All throughout college and for some time after, I was a fish-eating vegetarian. You can still eat a whole lot of disgusting stuff as a vegetarian, dairy being the main culprit of an unhealthy vegetarian lifestyle. Look at the menu at the next standard restaurant you go to. If you don't eat meat, I can guarantee that there will only be two choices: some kind of salad with cheese and nuts, and either butternut squash ravioli OR some kind of cheese and cream covered pasta. Dairy is the crutch of the vegetarian world. Once I moved for grad school and started living with Shawnz, a Chinese dude from Singapore, and Soraya, a Thai girl, I decided this whole "vegetarian" thing would have to go. As they led me through the underbelly of the London East Asian food scene, I found that pretty much all of the food I had been ever been exposed to was bland by comparison. Bland and disappointingly inauthentic. This is where I developed a true love for offal, odd cuts of meat, and shellfish in varying stages of rotted, pickled, or dried. Clearly, I've had a real love affair with food my entire life.
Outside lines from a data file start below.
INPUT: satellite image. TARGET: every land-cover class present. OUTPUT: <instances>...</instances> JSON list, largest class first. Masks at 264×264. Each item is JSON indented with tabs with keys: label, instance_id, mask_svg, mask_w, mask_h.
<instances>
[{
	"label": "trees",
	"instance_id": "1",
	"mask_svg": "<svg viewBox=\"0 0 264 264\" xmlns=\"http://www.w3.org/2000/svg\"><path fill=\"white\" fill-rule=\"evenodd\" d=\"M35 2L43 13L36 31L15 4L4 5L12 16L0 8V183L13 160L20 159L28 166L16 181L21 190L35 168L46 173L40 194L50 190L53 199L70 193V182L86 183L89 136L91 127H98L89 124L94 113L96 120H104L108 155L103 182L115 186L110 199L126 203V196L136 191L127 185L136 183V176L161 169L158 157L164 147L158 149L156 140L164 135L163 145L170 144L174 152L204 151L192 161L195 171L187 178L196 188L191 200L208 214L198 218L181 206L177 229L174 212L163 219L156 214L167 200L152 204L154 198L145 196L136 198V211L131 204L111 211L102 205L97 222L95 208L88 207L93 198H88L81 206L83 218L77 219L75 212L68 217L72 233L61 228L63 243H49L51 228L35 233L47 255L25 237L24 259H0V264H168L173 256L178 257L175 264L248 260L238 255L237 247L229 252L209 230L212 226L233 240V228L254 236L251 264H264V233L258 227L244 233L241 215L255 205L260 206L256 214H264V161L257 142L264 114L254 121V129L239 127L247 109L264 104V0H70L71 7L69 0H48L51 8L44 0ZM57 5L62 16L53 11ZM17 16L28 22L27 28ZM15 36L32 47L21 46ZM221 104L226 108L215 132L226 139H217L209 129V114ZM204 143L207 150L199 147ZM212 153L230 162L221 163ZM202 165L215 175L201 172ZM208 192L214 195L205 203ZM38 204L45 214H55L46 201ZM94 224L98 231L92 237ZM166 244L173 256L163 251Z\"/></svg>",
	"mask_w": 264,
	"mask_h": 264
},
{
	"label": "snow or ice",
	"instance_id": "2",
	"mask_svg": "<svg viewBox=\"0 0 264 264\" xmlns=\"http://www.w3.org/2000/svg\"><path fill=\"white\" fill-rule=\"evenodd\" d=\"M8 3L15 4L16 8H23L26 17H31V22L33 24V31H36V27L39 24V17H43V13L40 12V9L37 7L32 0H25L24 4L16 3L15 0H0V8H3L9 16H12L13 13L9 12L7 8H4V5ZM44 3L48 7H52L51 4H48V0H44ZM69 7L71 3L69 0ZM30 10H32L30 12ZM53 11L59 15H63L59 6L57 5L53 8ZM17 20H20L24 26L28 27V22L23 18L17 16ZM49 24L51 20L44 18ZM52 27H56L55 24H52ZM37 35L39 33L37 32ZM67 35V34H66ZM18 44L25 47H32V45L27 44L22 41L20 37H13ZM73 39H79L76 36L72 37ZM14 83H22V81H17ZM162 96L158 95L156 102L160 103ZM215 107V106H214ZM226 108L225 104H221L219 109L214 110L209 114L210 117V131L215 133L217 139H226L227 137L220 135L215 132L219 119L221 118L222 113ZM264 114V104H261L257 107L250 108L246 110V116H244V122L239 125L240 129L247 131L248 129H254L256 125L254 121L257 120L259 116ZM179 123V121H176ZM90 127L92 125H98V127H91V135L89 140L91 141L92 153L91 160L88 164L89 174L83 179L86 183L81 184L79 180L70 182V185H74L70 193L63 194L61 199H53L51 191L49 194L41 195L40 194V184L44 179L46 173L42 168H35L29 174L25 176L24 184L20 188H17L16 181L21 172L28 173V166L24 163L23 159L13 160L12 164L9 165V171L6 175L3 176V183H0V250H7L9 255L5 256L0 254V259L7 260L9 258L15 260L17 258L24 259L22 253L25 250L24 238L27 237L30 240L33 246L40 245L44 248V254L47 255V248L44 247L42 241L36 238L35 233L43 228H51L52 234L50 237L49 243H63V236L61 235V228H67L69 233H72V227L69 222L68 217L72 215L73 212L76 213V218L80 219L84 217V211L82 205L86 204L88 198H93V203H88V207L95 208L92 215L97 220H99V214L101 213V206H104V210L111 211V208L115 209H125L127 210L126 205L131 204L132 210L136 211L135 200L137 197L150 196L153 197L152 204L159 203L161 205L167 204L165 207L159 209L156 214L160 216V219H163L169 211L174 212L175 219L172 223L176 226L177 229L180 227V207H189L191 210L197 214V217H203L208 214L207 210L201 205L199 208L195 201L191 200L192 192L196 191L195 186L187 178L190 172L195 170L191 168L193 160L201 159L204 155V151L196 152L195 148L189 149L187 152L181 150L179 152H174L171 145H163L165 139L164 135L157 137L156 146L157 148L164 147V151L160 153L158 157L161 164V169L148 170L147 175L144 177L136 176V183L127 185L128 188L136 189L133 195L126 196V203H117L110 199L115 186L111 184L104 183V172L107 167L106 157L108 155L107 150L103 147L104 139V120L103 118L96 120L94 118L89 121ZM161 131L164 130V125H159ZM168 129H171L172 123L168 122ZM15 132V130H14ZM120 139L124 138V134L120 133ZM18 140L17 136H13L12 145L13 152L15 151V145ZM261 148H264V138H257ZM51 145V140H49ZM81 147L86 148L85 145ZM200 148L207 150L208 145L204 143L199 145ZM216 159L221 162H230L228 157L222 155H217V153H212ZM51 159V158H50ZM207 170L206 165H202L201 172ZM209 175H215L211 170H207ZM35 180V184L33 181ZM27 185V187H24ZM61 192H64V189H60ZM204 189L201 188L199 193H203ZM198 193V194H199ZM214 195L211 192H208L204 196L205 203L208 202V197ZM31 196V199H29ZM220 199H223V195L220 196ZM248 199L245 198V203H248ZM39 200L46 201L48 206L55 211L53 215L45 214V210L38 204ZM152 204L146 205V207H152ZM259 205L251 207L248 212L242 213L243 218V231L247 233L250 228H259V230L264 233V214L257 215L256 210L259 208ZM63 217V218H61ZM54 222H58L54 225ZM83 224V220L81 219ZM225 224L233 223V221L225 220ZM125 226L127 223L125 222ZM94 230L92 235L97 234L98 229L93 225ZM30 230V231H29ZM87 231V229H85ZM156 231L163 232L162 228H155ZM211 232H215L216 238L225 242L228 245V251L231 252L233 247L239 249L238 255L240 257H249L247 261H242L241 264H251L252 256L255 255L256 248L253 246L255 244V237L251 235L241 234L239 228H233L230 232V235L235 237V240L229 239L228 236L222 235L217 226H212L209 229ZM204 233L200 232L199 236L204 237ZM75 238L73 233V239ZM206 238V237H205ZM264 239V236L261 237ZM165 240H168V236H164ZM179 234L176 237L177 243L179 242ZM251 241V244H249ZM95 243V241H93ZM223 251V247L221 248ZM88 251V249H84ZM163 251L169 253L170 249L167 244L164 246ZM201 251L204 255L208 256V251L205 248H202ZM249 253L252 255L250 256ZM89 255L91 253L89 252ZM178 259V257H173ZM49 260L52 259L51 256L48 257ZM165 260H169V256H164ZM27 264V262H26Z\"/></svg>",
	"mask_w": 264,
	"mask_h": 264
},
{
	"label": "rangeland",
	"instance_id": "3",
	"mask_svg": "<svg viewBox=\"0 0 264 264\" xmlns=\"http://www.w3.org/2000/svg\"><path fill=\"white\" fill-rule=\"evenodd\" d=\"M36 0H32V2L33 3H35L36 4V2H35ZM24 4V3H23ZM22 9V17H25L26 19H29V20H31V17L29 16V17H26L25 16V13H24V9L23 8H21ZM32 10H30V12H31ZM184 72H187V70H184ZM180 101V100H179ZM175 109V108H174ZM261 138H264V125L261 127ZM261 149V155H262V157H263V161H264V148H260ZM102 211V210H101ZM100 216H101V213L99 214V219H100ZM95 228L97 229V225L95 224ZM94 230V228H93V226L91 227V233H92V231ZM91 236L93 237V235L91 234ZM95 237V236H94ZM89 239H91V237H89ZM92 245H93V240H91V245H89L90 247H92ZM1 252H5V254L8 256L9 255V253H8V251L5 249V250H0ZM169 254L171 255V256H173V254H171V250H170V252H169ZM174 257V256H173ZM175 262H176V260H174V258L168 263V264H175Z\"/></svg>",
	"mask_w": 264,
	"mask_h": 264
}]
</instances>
Recently, though, because of my yoga practice and escalating compulsions regarding food, health, and politics, I have become vegan-ish. Vegan-ish essentially means that I'm incredibly picky and annoying to eat with or prepare food for, as almost everything delicious that my family knows how to make and nearly all of the best authentic Thai, Singaporean, Indian, and French food is meat or dairy laden. That's disappointing to me, but not unworkable. Listen, I can't help that my family has a history of high cholesterol. Why waste your time on boneless-skiness chicken breasts when you can eat something with some real flavor? This is my philosophy, and I'm sticking to it. Let me show you my food pyramid, and you'll see where I make the exception between vegan and vegan-ish.





I think it seems perfectly reasonable. You?

Also, if anyone is in the market for a true gift that will keep on giving...this Paté of the Month Club is perfect for me.